Mandating the use of Open Researcher and Contributor ID (ORCID) by submitting authors.


ORCIDORCID provides a unique identifier for all researchers that can be linked to their different research works and activities across multiple platforms. It also serves to distinguish authors with similar names and simplify searching of publications databases (such as PubMed, Scopus, etc.) to avoid retrieving articles by authors with similar names. Close to 1.8 million researchers have already created their ORCID iD. The service is non-profit and community driven.

From 1 January 2016, we will require the submitting author to provide an ORCID identifier as part of the manuscript submission process. Details of the practicalities will be provided shortly, but don’t worry, it takes less than a minute to register for an ORCID iD and it’s free of charge. A recent survey carried out by ORCID indicates strong support in the research community for mandates by publishers, funders, and universities.

 

Benefits of creating an ORCID iD

  1. It’s a time saver

ORCID provides a unique digital identifier, which distinguishes you from other researchers with similar names and also brings together any variant spellings of your name. It supports authentication across multiple journals, search engines and services, allowing you a single sign-on.

Up to now, each time you apply for a new grant, or register for a service (such as ResearchGate), you have had to re-enter all the same information in each system. Not only is this time-consuming, it also allows scope for errors. Once you have created an ORCID identifier and connected it with your publications, grants, and affiliations, your details will automatically be entered when using any compatible system.

  1. It provides cross-platform compatibility

More and more systems are building in ORCID support, which means you can now easily onnect your ORCID iD to your existing publications via interfaces with systems such as Crossref, EuropePMC, or Scopus. Furthermore publishers’ systems are now able to automatically update your ORCID record as you publish each new article, saving you the trouble of updating it manually.  A number of systems, including university profiles, library repositories, funder reporting, pull data from ORCID, meaning you will spend less time manually updating in these as well.

  1. Your privacy is protected

When you sign up for an ORCID iD you retain complete control and can set privacy settings on information in your record. For example, you can make some or all of your research works public whilst keeping other information (such as email addresses) private. You control which organizations have access to your record and which can add information.

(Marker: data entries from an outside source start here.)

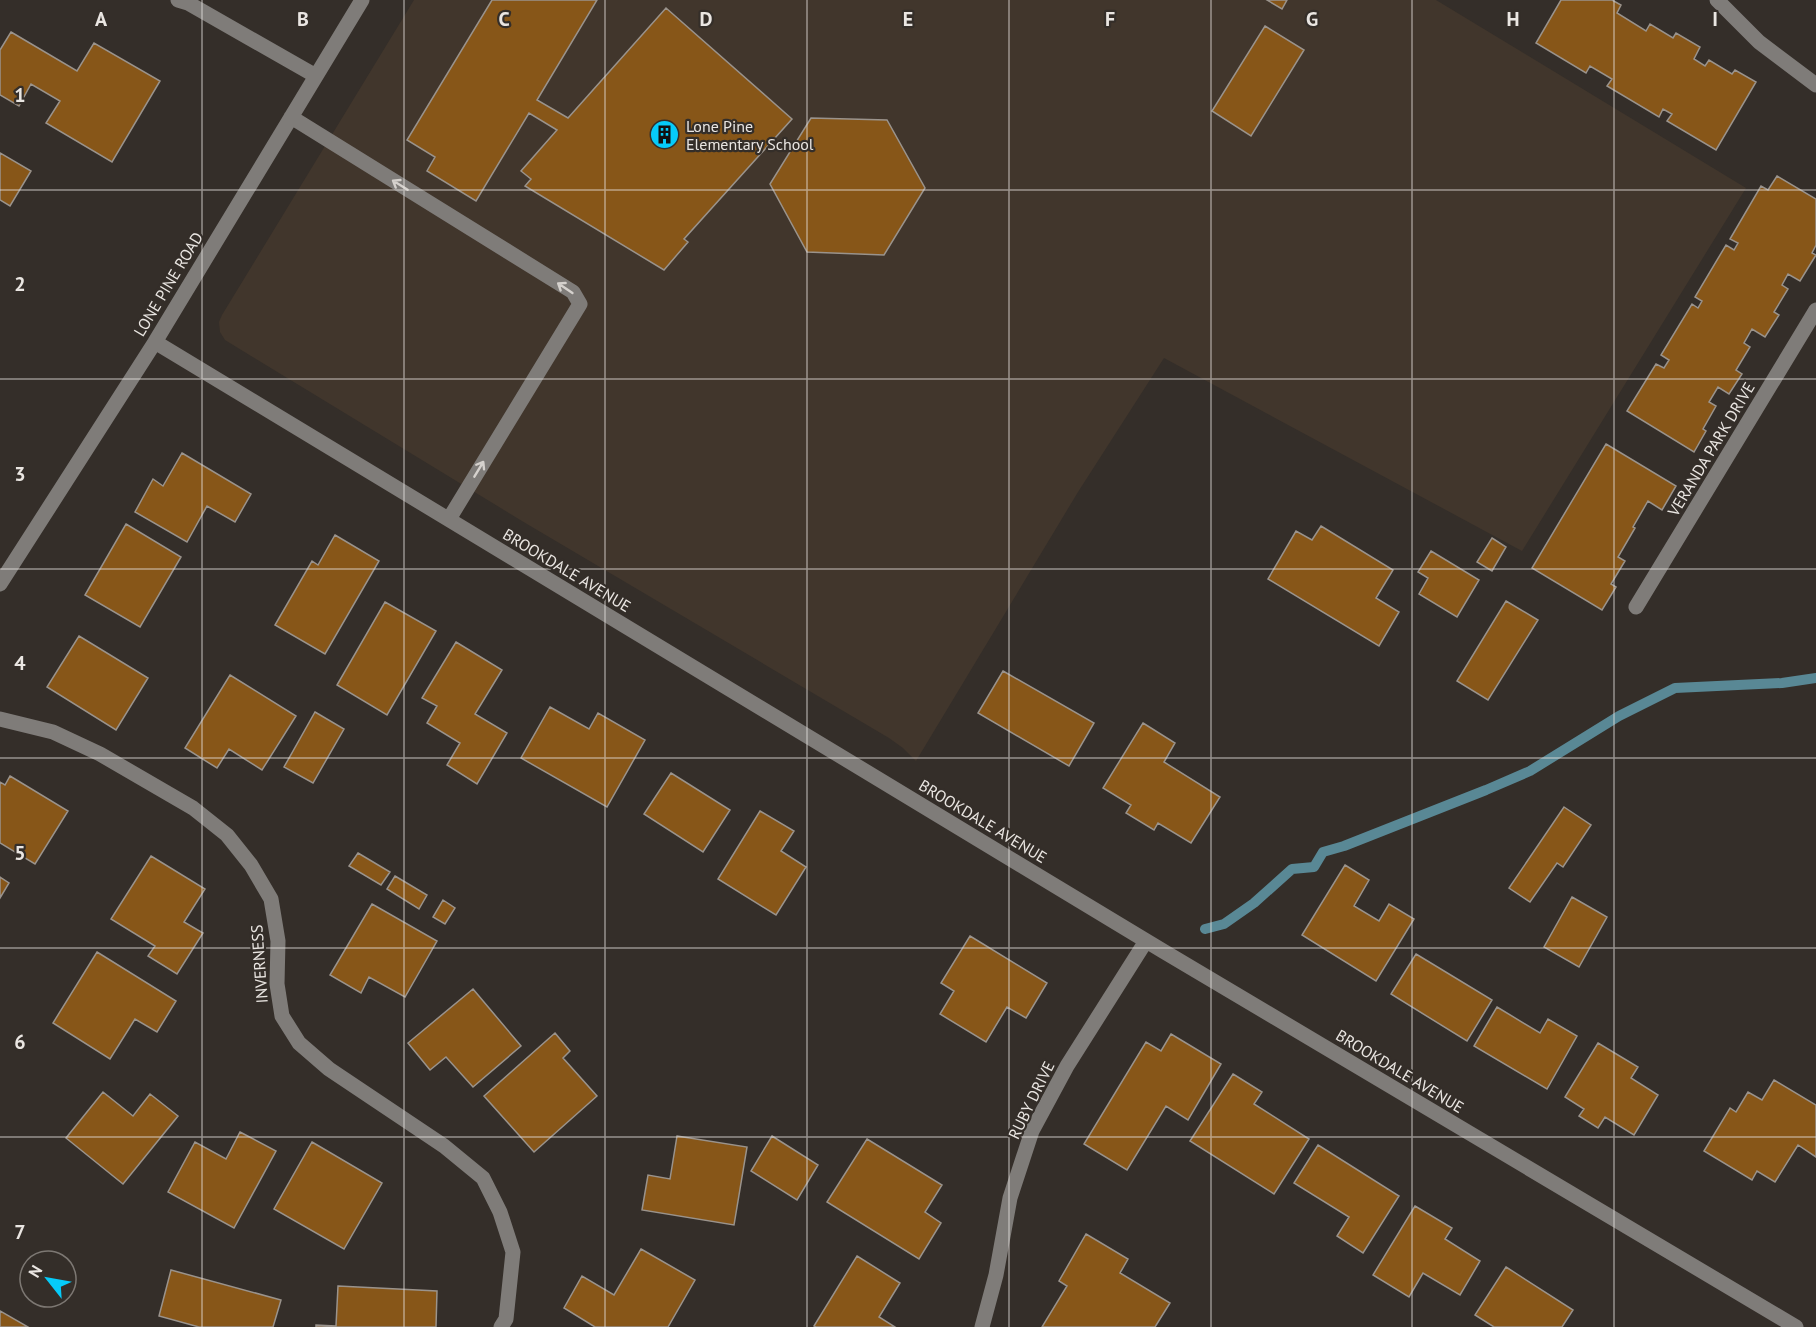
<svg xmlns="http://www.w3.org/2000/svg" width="1816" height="1327" font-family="'PT Sans',sans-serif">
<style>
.built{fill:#41362c}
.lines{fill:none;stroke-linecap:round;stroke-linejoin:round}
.stream{stroke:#598895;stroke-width:10}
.building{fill:#875618;stroke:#9a938c;stroke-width:1.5}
.minor{stroke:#7f7c79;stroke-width:15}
.oneway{stroke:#d5d1cd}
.grid{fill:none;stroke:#eae6e2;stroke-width:1.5;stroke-opacity:0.55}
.labels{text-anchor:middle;stroke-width:4.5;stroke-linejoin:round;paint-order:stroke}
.poi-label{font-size:16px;fill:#eae6e2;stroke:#342e29;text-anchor:start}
.street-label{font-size:16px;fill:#eae6e2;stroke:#342e29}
.grid-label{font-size:20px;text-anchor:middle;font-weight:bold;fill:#eae6e2;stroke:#342e29;stroke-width:4.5;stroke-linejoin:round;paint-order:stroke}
</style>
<rect width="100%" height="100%" fill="#342e29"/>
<path class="built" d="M414 0H1436L1746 188 1522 551 1164 358 1078 492 916 761 903 748 889 738 527 524 225 340 220 332 219 322 222 315Z"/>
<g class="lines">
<path class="stream" d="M1205 929 1224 924 1254 903 1292 869 1314 867 1323 852 1344 846 1486 790 1530 771 1619 716 1675 688 1782 683 1816 678"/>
</g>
<path class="building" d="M492 0H597L537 100 568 118 666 8 792 119 684 239 688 242 664 270 525 186 531 179 521 171 557 130 529 113 476 201 427 171 435 157 407 140Z
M1267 0H1287L1282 9Z
M1561 0H1612L1621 5 1617 13 1646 31 1650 24 1673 38 1676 33 1700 47 1694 59 1705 66 1709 60 1732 74 1735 70 1756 82 1716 150 1667 121 1672 114 1663 109 1659 117 1607 86 1612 79 1590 66 1586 73 1536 43Z
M1265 26 1304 50 1251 136 1212 111Z
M11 32 77 71 94 43 160 81 112 162 46 123 60 101 31 84 19 106 0 95V50Z
M811 118 887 120 925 188 884 255 807 252 770 184Z
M0 153 31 171 10 206 0 200Z
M1777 176 1816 199V245L1812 253 1816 255 1800 281 1788 274 1782 285 1788 289 1774 312 1779 315 1765 337 1752 329 1744 343 1750 347 1736 370 1742 374 1729 394 1718 387 1709 402 1716 406 1703 429 1706 431 1694 452 1627 411 1656 364 1664 368 1669 360 1661 355 1692 304 1698 308 1702 301 1695 297 1726 245 1734 250 1738 243 1730 239 1761 186 1768 190Z
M1606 444 1676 486 1662 510 1648 501 1633 527 1635 528 1618 557 1625 561 1611 584 1616 587 1602 610 1532 568Z
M182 453 251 494 235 522 207 506 187 542 135 512 153 479 163 486Z
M126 524 181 557 140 627 85 595Z
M1321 526 1393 570 1376 598 1399 612 1379 646 1268 579 1296 531 1312 540Z
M335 535 379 561 325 654 275 625 312 561 318 565Z
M1492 538 1506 547 1492 571 1477 562Z
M1431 551 1479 580 1457 617 1419 594 1428 578 1418 572Z
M1506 601 1538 620 1488 700 1457 681Z
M385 602 436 631 387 715 337 685Z
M79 636 148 678 116 730 47 687Z
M456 642 502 670 475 714 507 733 477 784 447 765 460 743 427 723 437 706 422 698Z
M1003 671 1094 723 1069 766 978 713Z
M230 675 296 716 262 770 229 749 217 768 185 748Z
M550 707 589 729 598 713 645 740 607 807 521 758Z
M315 712 344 729 313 783 284 767Z
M1143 723 1175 743 1164 762 1220 797 1191 843 1158 823 1154 830 1126 813 1131 805 1103 788Z
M671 773 730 810 703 852 644 814Z
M10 776 68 811 35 864 0 843V782L5 785Z
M1564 807 1591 825 1563 867 1557 863 1530 902 1509 888Z
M760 811 794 831 781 851 806 867 776 915 718 879Z
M358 853 390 872 381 885 349 866Z
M151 856 205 889 184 922 203 933 177 974 148 956 155 946 111 919Z
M1345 865 1369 880 1354 906 1379 921 1389 904 1414 919 1376 981 1302 935Z
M395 876 427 895 419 909 387 889Z
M0 877 9 883 0 898Z
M1572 897 1607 917 1579 967 1544 947Z
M443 900 455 908 445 924 433 917Z
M372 904 437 941 405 997 369 977 361 993 330 975Z
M970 936 1047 983 1026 1018 1007 1007 986 1042 940 1014 954 991 941 983Z
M97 952 176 1001 157 1032 135 1019 110 1059 53 1023Z
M1416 954 1492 1000 1467 1041 1391 994Z
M473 989 521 1046 473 1087 446 1057 430 1070 408 1043Z
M1497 1007 1540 1033 1548 1019 1577 1036 1547 1089 1474 1046Z
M555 1033 570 1051 563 1058 597 1096 534 1152 484 1096Z
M1171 1034 1221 1064 1188 1120 1166 1106 1127 1170 1084 1144 1146 1042 1161 1051Z
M1598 1043 1638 1067 1631 1078 1658 1095 1634 1135 1605 1117 1598 1128 1579 1116 1584 1109 1565 1097Z
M1233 1074 1262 1092 1254 1104 1309 1139 1274 1194 1190 1141Z
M1774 1080 1816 1105V1157L1798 1145 1775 1182 1757 1171 1752 1180 1704 1151 1730 1108 1736 1112 1748 1092 1762 1100Z
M103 1092 133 1116 150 1094 178 1116 123 1184 66 1138Z
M240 1132 276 1151 234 1228 168 1192 195 1142 226 1159Z
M677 1136 747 1147 734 1225 642 1210 648 1175 670 1179Z
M772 1136 818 1165 797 1200 751 1171Z
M867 1139 942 1185 925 1212 941 1223 919 1259 827 1202Z
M312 1142 382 1183 344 1249 274 1209Z
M1318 1145 1399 1196 1363 1253 1337 1236 1349 1217 1294 1183Z
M1415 1206 1452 1228 1445 1239 1480 1261 1460 1295 1423 1273 1409 1297 1373 1275Z
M1086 1234 1128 1259 1120 1273 1170 1303 1155 1327H1042L1067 1286 1059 1281Z
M641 1249 695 1280 668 1327H595L564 1308 582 1276 614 1295Z
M857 1256 900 1283 879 1317 895 1327H816L814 1326Z
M1506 1267 1573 1310 1562 1327H1494L1475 1315Z
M171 1270 281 1300 273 1327H199L159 1316Z
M338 1286 437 1291 436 1327H316V1325L336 1326Z
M0 1311 28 1327H0Z"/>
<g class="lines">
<path class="minor" d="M178 0 188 3 316 76
M1717 0 1759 42 1816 85
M291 117 573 292 580 304 449 519
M155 342 1163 951 1796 1327
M0 584 155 342 362 0
M1636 607 1816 310
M0 719 53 732 100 754 193 808 227 835 251 865 271 899 278 941 277 984 282 1016 299 1043 329 1069 444 1146 483 1178 500 1212 513 1252 506 1319 501 1327
M982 1327 996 1275 1010 1198 1032 1131 1067 1066 1146 941"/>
</g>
<defs><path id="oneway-shaft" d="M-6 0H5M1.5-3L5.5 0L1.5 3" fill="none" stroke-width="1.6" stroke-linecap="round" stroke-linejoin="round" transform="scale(1.5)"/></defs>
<g class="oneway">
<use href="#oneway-shaft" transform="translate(400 185) rotate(-148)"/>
<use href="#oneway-shaft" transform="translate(565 288) rotate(-146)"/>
<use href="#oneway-shaft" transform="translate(479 469) rotate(-59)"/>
</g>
<path class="grid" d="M202 0V1327M404 0V1327M605 0V1327M807 0V1327M1009 0V1327M1211 0V1327M1412 0V1327M1614 0V1327M0 190H1816M0 379H1816M0 569H1816M0 758H1816M0 948H1816M0 1137H1816"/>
<defs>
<symbol id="building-disc" viewBox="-11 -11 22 22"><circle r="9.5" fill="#06cbf9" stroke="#342e29"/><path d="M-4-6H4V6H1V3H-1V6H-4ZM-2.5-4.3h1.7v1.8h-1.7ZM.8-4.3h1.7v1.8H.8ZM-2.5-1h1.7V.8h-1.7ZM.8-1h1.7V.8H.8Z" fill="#111"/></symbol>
</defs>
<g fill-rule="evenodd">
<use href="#building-disc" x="648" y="118" width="33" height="33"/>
</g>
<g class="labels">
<g class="poi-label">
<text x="686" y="132">Lone Pine<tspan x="686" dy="18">Elementary School</tspan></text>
</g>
<g class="street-label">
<text transform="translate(168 284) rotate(-59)" y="6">LONE PINE ROAD</text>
<text transform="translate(1711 449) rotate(-59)" y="6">VERANDA PARK DRIVE</text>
<text transform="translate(567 570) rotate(31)" y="6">BROOKDALE AVENUE</text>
<text transform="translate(983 821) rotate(31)" y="6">BROOKDALE AVENUE</text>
<text transform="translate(259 964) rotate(-94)" y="6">INVERNESS</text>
<text transform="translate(1400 1071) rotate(31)" y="6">BROOKDALE AVENUE</text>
<text transform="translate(1031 1100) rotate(-64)" y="6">RUBY DRIVE</text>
</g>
</g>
<g class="grid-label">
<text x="101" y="26">A</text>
<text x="303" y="26">B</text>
<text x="504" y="26">C</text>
<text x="706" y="26">D</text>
<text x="908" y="26">E</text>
<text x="1110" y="26">F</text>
<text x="1312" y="26">G</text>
<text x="1513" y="26">H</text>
<text x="1715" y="26">I</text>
<text x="20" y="102">1</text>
<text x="20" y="291">2</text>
<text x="20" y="481">3</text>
<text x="20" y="670">4</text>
<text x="20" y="860">5</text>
<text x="20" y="1049">6</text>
<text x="20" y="1239">7</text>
</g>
<g transform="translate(48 1279) rotate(301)"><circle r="28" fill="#342e29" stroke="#7d7873" stroke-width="1.5"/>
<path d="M0-4.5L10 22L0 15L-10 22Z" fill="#06cbf9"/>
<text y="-9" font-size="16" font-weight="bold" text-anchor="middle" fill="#eae6e2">N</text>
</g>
</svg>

  1. It helps to build reputations

Using an ORCID identifier helps to build your reputation by making research works much more visible to potential collaborators, funders and employers. Publication repositories are using ORCID iDs to enable search, and universities are using them to support updates of local profile systems. ORCID also enables connections with, datasets, grant applications, reviewer reports, etc., to build a complete picture of your research contribution.

 

We believe that ORCID is beneficial to researchers and good for science as a whole. We hope that other societies, publishers, and funders will follow suit, and encourage them to contact ORCID to discuss this further. Want to know more? Watch this video explaining how ORCID might benefit you.

 

4 Responses to “From January you’ll need an ORCID”

  1. Alex McKelvy

    Good to hear. Are there plans for retroactively adding ORC ID’s to previous publications?

    Reply
  2. Peter Wirtz

    I am not at all convinced by the alledged advantages and sincerely wish journal would stop making more and more and yet more (totally unnecessary) requirements for submitting an article.

    I just tried to submit this but I MUST have a website before I can do this. One more example of totally ridiculous requirements.